Ob Max Weidner im März tatsächlich in Tesero (Val di Fiemme) am Start sein wird, ist indes nicht garantiert. Denn neben Marburger und ihm haben noch sieben weitere deutsche Männer formal die Qualifikation für die Paralympics geschafft: bei den Männern stehend Alexander Ehler, Marco Maier (beide SV Kirchzarten) und Steffen Lehmker (WSV Clausthal-Zellerfeld), bei den Männern mit Sehbehinderung Nico Messinger (Ring der Körperbehinderten Freiburg), Lennart Volkert (PSV München), Theo Bold (WSV Isny) und der Youngster Johannes Rank (WSV Trusetal). Der deutschen Mannschaft stehen allerdings nur sieben Plätze für die Männer zur Verfügung. Der DBS gibt sein Paralympics-Aufgebot am 11. Februar bekannt.
Ein neues Gefühl für Kathrin Marchand
Das erste Mal bei einem Para Skilanglauf-Weltcup auf dem Podium – das galt auch für Merle Menje (StTV Singen) bei den Frauen in der sitzenden Konkurrenz und für Kathrin Marchand (SC Bayer Leverkusen) bei den Frauen stehend. Menje gewann Silber im Sprint am Mittwoch und Bronze über sechs Kilometer am Donnerstag. „Es waren nicht so viele am Start wie sonst, das muss man berücksichtigen“, sagte die 21-Jährige. Höher bewertete sie ihre Leistung, nachdem sie 2025 eine längere Sportpause eingelegt hatte. „Ich bin froh, dass ich hier weitere Wettkampferfahrung sammeln konnte. Die Strecken waren technisch sehr anspruchsvoll und es hat sehr viel Spaß gemacht.“
Kathrin Marchand nahm aus Polen einen neunten Platz im Sprint in der von ihr weniger geliebten Skating-Technik mit sowie in den Zehn-Kilometer-Klassisch-Rennen einen fünften Rang und eine Silber-Medaille im Massenstart. „Der Samstag war nicht gut. Ich habe mich nicht fit gefühlt und nach zwei Runden war der Tank komplett leer“, berichtete sie. Umso besser lief es am Sonntag. „Da konnte ich viel umsetzen von den Dingen, an denen ich zuletzt gearbeitet habe. Das gibt Zuversicht für die nächsten Wochen.“ Flankiert wurde Marchand im Massenstart von zwei US-Amerikanerinnen: Sydney Peterson gewann, Danielle Aravich wurde Dritte. „Es hat sich gut angefühlt auf dem Podium“, sagte sie. Zumal: Es war ihre Premiere. Bei Welt- und Europameisterschaften im Rudern und im Para Rudern hatte sie schon mehrfach Medaillen geholt, bei einem Weltcup noch nie.
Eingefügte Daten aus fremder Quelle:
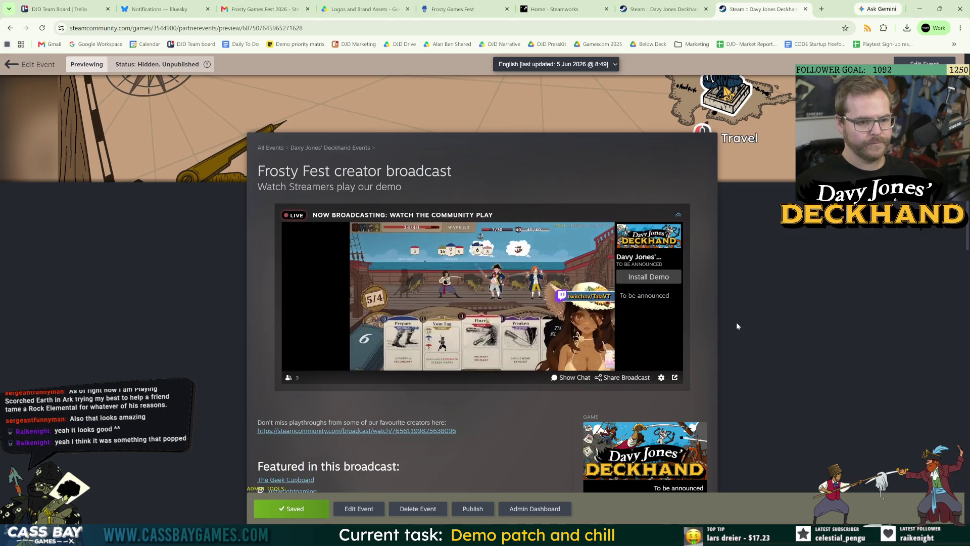
left_click(548, 357)
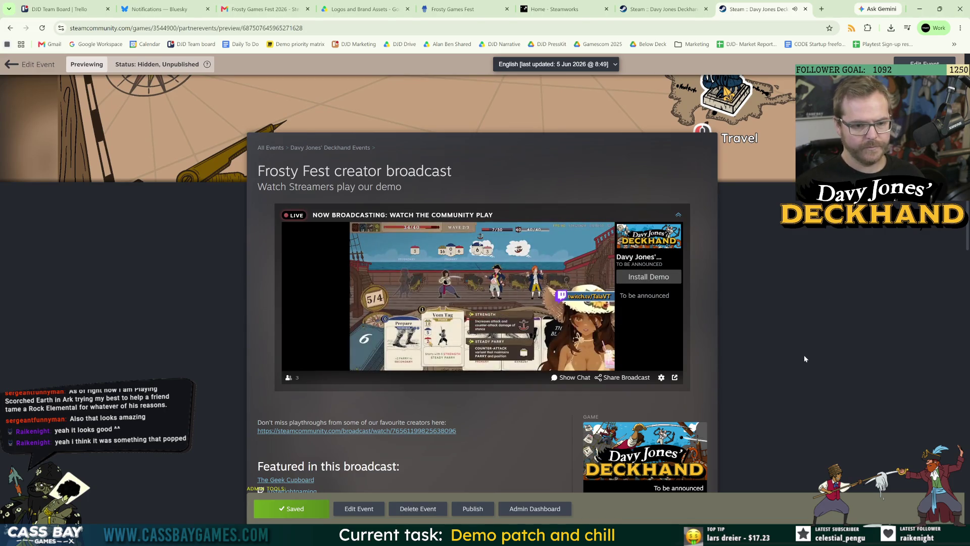
scroll(860, 334, "down", 3)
Kazmaier rettet drei Punkte ins Ziel
Bei den Frauen mit Sehbehinderung war die Tschechin Simona Bubenickova die überragende Läuferin der Woche. Sie gewann in Abwesenheit der deutschen Gesamtweltcup-Führenden Leonie Walter (SC St. Peter) alle vier Rennen; Walter legte eine Wettkampfpause ein, um ihre lädierte Schulter zu schonen. Die Kristallkugel verpasste Bubenickova dennoch; er ging nach Deutschland an Linn Kazmaier (SZ Römerstein), die mit ihrem Guide Florian Baumann viermal Zweite wurde und ihren in den Rennen zuvor erarbeiteten Vorsprung knapp hielt. Für Kazmaier war es nach 2023 und 2024 bereits der dritte Erfolg im Gesamtweltcup in ihrer Laufbahn.
„Das vergangene Jahr war ziemlich schwer für mich: viel Stress beim Ausbalancieren von Schule und Training, ich war häufiger krank als gewöhnlich. Ich hätte nicht erwartet, dass ich den Kristallglobus gewinnen kann, zumal meine Form noch nicht da ist, wo ich sie gerne hätte. Aber so, wie ich hier aufgetreten bin, war das ein weiterer Schritt in die richtige Richtung“, fasste Kazmaier zusammen.
Auch in ihrem Fall gilt also: Mut getankt für die Paralympics in Italien. Deren unmittelbare Vorbereitung startet am 16. Februar, wenn der deutsche Para Ski nordisch-Kader zum Trainingslager nach Toblach in Südtirol aufbricht. Bis dahin trainiert die Mannschaft zu Hause.